The power line would span from Surry Nuclear Power Plant to James City County. If constructed, the towers would be visible from Jamestown Island, Kingsmill and Colonial Parkway.
James City County allocated $200,000 to pay for legal expenses related to the State Corporation Commission’s process of approving Dominion’s project. Several area institutions spoke out against the power lines including the College of William and Mary, Colonial Williamsburg and a Kingsmill Citizens group, Save the James.
The SCC Hearing Examiner Alexander Skirpan recommended approval of the project in early August.

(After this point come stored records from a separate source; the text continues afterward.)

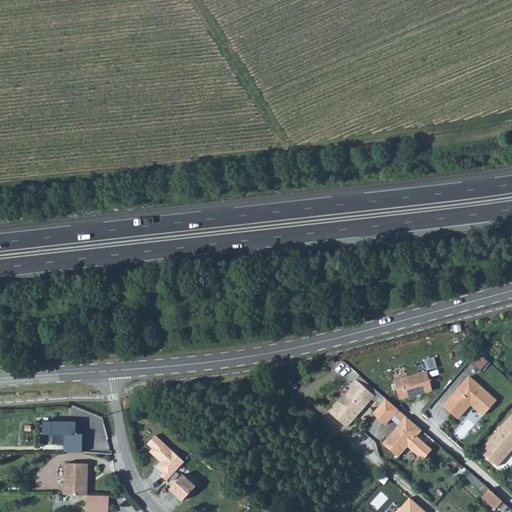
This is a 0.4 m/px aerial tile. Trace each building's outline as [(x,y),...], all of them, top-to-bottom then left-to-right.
[(488,361),(477,350),(468,361),(479,371),(488,361)] [(436,357),(426,358),(427,368),(437,366),(436,357)] [(431,389),(426,369),(393,378),(398,398),(431,389)] [(377,389),(358,373),(354,376),(373,393),(377,389)] [(350,385),(328,410),(345,425),(373,393),(354,376),(348,384),(350,385)] [(497,400),(470,376),(445,405),(453,412),(458,407),(464,412),(472,403),(484,415),(497,400)] [(384,396),(371,412),(385,423),(397,408),(384,396)] [(464,412),(458,407),(453,412),(459,417),(464,412)] [(420,428),(405,414),(382,442),(398,455),(407,444),(423,457),(431,447),(416,434),(420,428)] [(511,415),(483,450),(501,465),(511,451),(511,415)] [(469,418),(459,430),(465,435),(475,423),(469,418)] [(81,423),(48,423),(47,435),(57,435),(57,446),(69,446),(69,454),(87,454),(87,435),(81,435),(81,423)] [(65,494),(87,495),(88,463),(66,462),(65,494)] [(187,473),(174,489),(187,501),(201,485),(187,473)] [(478,491),(482,495),(488,488),(483,484),(478,491)] [(482,495),(481,496),(495,508),(497,506),(502,500),(492,492),(488,488),(482,495)] [(395,511),(426,511),(428,511),(410,496),(395,511)] [(497,506),(503,511),(509,506),(502,500),(497,506)] [(86,511),(109,511),(110,503),(87,502),(86,511)]
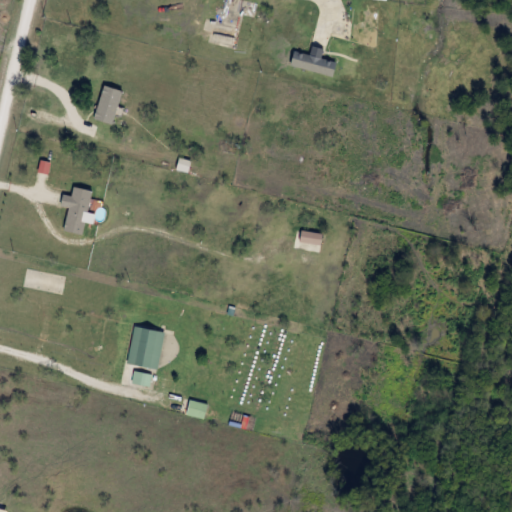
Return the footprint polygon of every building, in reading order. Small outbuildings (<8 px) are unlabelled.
[(304,70),(289,66),(294,51),(339,64),(335,78),(318,73),(316,81),(302,77),(304,70)] [(112,125),(92,119),(101,86),(121,91),(112,125)] [(93,192),(84,235),(65,231),(74,188),(93,192)] [(158,370),(127,364),(134,327),(165,333),(158,370)] [(133,383),(135,372),(151,376),(149,386),(133,383)] [(187,416),(190,401),(208,405),(205,419),(187,416)]
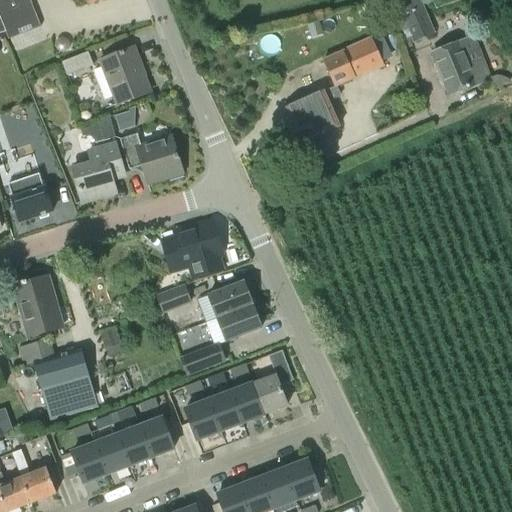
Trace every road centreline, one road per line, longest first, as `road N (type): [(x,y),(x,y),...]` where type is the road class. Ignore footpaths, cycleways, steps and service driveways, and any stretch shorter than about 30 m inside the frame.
road 1 (residential): [(99,511),(343,417)]
road 2 (residential): [(343,417),(236,189)]
road 3 (residential): [(0,257),(236,189)]
road 4 (residential): [(236,189),(158,0)]
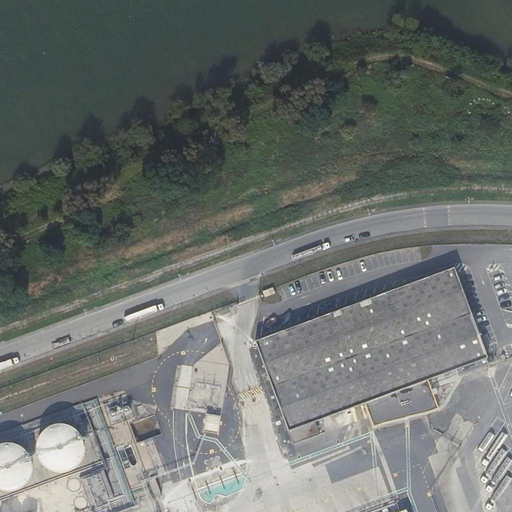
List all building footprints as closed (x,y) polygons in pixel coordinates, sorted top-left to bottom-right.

In the report released, he acknowledged there would be some negative impact related to the project, but affirmed the need for the line, as it is the most effective way to supply the peninsula region with power in the coming decades.
“The visual impacts of the Proposed Project are mitigated by locating the line where it will not be seen from most areas of the Historic Triangle likely to be visited by the public,” the report said. “Moreover, the added capacity of the 500 kV transmission line, over time, should serve to reduce overall impacts on historic, scenic, and environmental assets by reducing the need for additional transmission projects.”
In September, over 2,000 people signed a petition created by the Army Corps of Engineers, which asked the federal agency to hold a public hearing on the project. The project will consult organizations labeled ‘consulting parties,’ such as other government agencies like the U.S. Fish and Wildlife Service.
According to an Oct. 1 article by the Virginia Gazette, the Army Corps of Engineers is still working on the case, but experienced delays after closing temporarily due to the government shutdown.
“We can assure everyone that a final decision will be a balanced decision that takes into account the need to preserve our historic and ecological treasures with the energy infrastructure needs of the nation,” Army Corps Environmental Scientist Randy Steffey said to the Virginia Gazette.